La dama cubana intenta tranquilizar a la señora. De seguro, le dice, esa versión es una de las muchas que han corrido desde que don Francisco fue hecho prisionero. Pero en ese momento entra una de las sirvientas de la embajada y le muestra a su ama la primera plana de un periódico: la señora lee, escrita en grandes letras rojas, la noticia de las muertes de Madero y Pino Suárez. En ese preciso momento el repartidor de "El Imparcial", como hacía todas las mañanas, avienta el periódico por una de las ventanas de la legación japonesa. El periódico, abierto, cae a los pies de la señora Madero. De ese modo se enteró doña Sara de que su marido había sido asesinado.

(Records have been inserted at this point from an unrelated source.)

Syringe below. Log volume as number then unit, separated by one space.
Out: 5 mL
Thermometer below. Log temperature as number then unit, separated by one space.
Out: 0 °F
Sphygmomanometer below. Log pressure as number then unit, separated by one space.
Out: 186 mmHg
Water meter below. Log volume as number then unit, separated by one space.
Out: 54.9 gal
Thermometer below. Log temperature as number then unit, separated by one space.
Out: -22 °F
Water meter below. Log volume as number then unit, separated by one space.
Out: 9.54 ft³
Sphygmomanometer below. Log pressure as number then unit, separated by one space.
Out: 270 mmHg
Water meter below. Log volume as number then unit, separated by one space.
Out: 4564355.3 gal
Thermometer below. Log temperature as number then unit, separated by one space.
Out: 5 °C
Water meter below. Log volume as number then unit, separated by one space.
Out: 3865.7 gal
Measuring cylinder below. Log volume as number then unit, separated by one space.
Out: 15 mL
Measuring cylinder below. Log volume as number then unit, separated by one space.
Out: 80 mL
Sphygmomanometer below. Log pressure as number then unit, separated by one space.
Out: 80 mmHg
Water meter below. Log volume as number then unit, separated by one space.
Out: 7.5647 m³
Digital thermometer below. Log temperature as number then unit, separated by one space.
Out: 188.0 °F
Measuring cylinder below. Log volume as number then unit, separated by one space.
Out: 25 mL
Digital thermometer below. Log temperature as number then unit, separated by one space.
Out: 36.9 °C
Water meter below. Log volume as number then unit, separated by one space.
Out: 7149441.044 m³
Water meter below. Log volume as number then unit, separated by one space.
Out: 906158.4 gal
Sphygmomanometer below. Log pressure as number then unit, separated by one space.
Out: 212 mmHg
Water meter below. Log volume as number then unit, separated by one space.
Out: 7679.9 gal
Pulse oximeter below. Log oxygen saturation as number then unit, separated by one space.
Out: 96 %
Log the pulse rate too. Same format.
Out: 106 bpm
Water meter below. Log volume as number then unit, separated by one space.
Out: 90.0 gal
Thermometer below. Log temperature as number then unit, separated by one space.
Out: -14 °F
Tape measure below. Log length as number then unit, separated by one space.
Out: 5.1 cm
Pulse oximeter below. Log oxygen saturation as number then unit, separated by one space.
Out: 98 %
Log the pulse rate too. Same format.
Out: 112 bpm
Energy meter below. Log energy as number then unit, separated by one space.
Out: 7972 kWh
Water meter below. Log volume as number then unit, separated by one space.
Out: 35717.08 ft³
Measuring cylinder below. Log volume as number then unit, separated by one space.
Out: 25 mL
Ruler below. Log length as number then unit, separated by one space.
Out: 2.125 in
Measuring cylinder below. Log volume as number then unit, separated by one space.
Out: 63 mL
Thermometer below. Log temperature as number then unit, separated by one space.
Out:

Una hora después llega la viuda, vestida ya de luto, a la embajada de Cuba. La acompaña Mercedes, hermana de don Francisco. Las dos mujeres son la imagen viva del dolor y la desolación.

-Quiero ver a mi marido, señor embajador -dice llorando la desdichada esposa antes de que Márquez Sterling pueda expresarle su condolencia-. Haga usted que me entreguen su cadáver. Quiero llevarlo a su tierra de San Pedro, donde nadie lo traicionó jamás; quiero darle sepultura con mis propias manos; quiero vivir sola, junto a su tumba...

Mercedes solloza con desesperación.

-Fuimos a la penitenciaría -relata entre sus lágrimas- y la guardia nos prohibió la entrada. Luego estuvimos en el despacho de Blanquet. Nos dio una orden por escrito, pero seguramente llamó por teléfono a la Penitenciaría, porque cuando llegamos los guardias rompieron el papel y nos rechazaron otra vez. Yo les grité: "¡Traidores! ¡Asesinos!".

-Señor embajador -repetía doña Sara-. Necesito ver el cadáver de mi esposo. Ese cadáver es mío, me pertenece sólo a mí, nadie puede atreverse a negármelo.